Overeenkomstig artikel 1, lid 3, van Verordening (EG) nr. 2894/94 van de Raad 1 houdende bepaalde wijzen van toepassing van de EER-overeenkomst stelt de Raad met betrekking tot dit soort besluiten op voorstel van de Commissie het standpunt van de Unie vast.

De Commissie dient in samenwerking met de EDEO het ontwerp-besluit van het Gemengd Comité van de EER bij de Raad in met het oog op vaststelling van het standpunt van de Unie. De Commissie hoopt dit standpunt zo spoedig mogelijk in het Gemengd Comité van de EER te kunnen uiteenzetten.

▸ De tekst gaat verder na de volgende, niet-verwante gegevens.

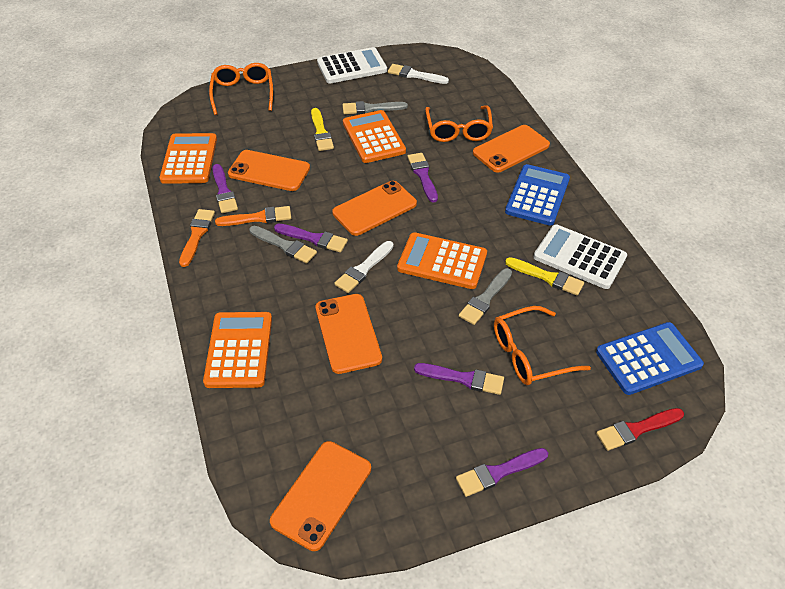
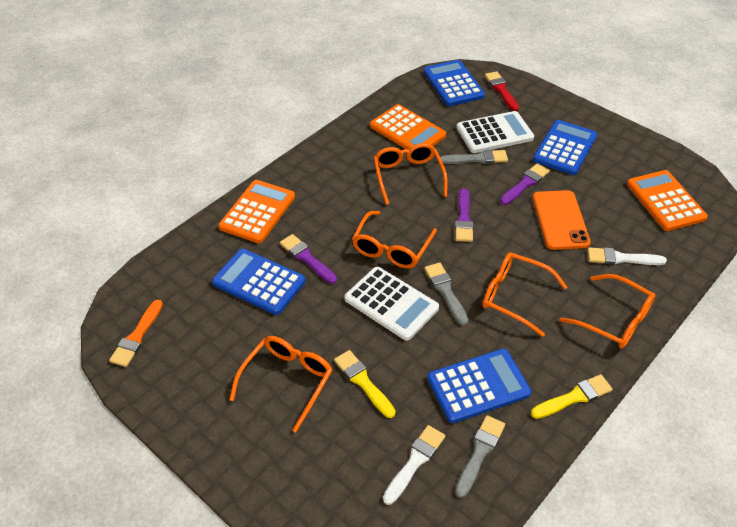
blue calculator: [505,164,570,226] [596,322,704,395] = 2 -> [212,249,306,315] [424,60,485,106] [427,349,531,423] [533,120,597,175] = 4
orange brush: [179,209,215,267] [215,206,291,226] = 2 -> [109,300,163,367] = 1
orange calculator: [159,133,217,184] [203,312,272,388] [343,110,406,163] [397,232,487,289] = 4 -> [218,180,295,243] [370,104,446,150] [627,170,708,231] = 3
orange glasses: [209,63,273,115] [425,105,493,142] [494,306,591,385] = 3 -> [229,336,332,432] [352,211,437,268] [373,143,448,205] [482,252,567,337] [559,274,655,349] = 5
orange phone: [228,150,310,191] [270,441,371,551] [315,294,382,374] [332,181,417,236] [473,125,550,172] = 5 -> [533,190,591,250] = 1
purple brush: [212,164,238,213] [274,224,348,253] [407,153,438,202] [414,363,504,395] [456,448,548,497] = 5 -> [280,234,337,284] [455,188,473,242] [500,163,550,205] = 3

Subsidiariteit (bij niet-exclusieve bevoegdheid)

Het voorstel betreft het gezamenlijke handelsbeleid waarvoor krachtens artikel 3, VWEU, de EU exclusief bevoegd is.

De wijziging van bepalingen van protocol 3 bij de EER-overeenkomst geschiedt conform Verordening (EG) nr. 2894/94 van de Raad van 28 november 1994 houdende bepaalde wijzen van toepassing van de Overeenkomst betreffende de Europese Economische Ruimte.

Evenredigheid

Overeenkomstig het evenredigheidsbeginsel gaat het voorstel niet verder dan hetgeen nodig is om deze doelstelling te verwezenlijken, nl. te zorgen voor een dynamische en homogene Europese economische ruimte, gebaseerd op gemeenschappelijke regels en gelijke concurrentievoorwaarden.

Keuze van het instrument



Overeenkomstig artikel 98 van de EER-overeenkomst is voor een besluit van het Gemengd Comité van de EER gekozen. Het Gemengd Comité van de EER ziet toe op de doeltreffende uitvoering en werking van de EER-overeenkomst. Het neemt besluiten in de gevallen waarin de EER-overeenkomst voorziet.

3. GEVOLGEN VOOR DE BEGROTING

Met dit voorstel worden de invoerrechten voor de meeste verwerkte landbouwproducten uit IJsland naar de EU afgeschaft. De gevolgen voor de inkomsten van de EU worden geraamd op -0,5 miljoen euro per jaar.

4. OVERIGE ELEMENTEN

Het ontwerp-besluit van het Gemengd Comité van de EER dat aan het voorstel voor een besluit van de Raad is gehecht, treedt in werking zodra alle in artikel 103, lid 1, van de EER-overeenkomst bedoelde kennisgevingen hebben plaatsgevonden, of op dezelfde dag als de inwerkingtreding van de Overeenkomst in de vorm van een briefwisseling tussen de Europese Unie en IJsland inzake aanvullende handelspreferenties voor landbouwproducten, indien dat later is. Over deze overeenkomst werd onderhandeld door het directoraat-generaal Landbouw van de Europese Commissie overeenkomstig artikel 19 van de EER-overeenkomst.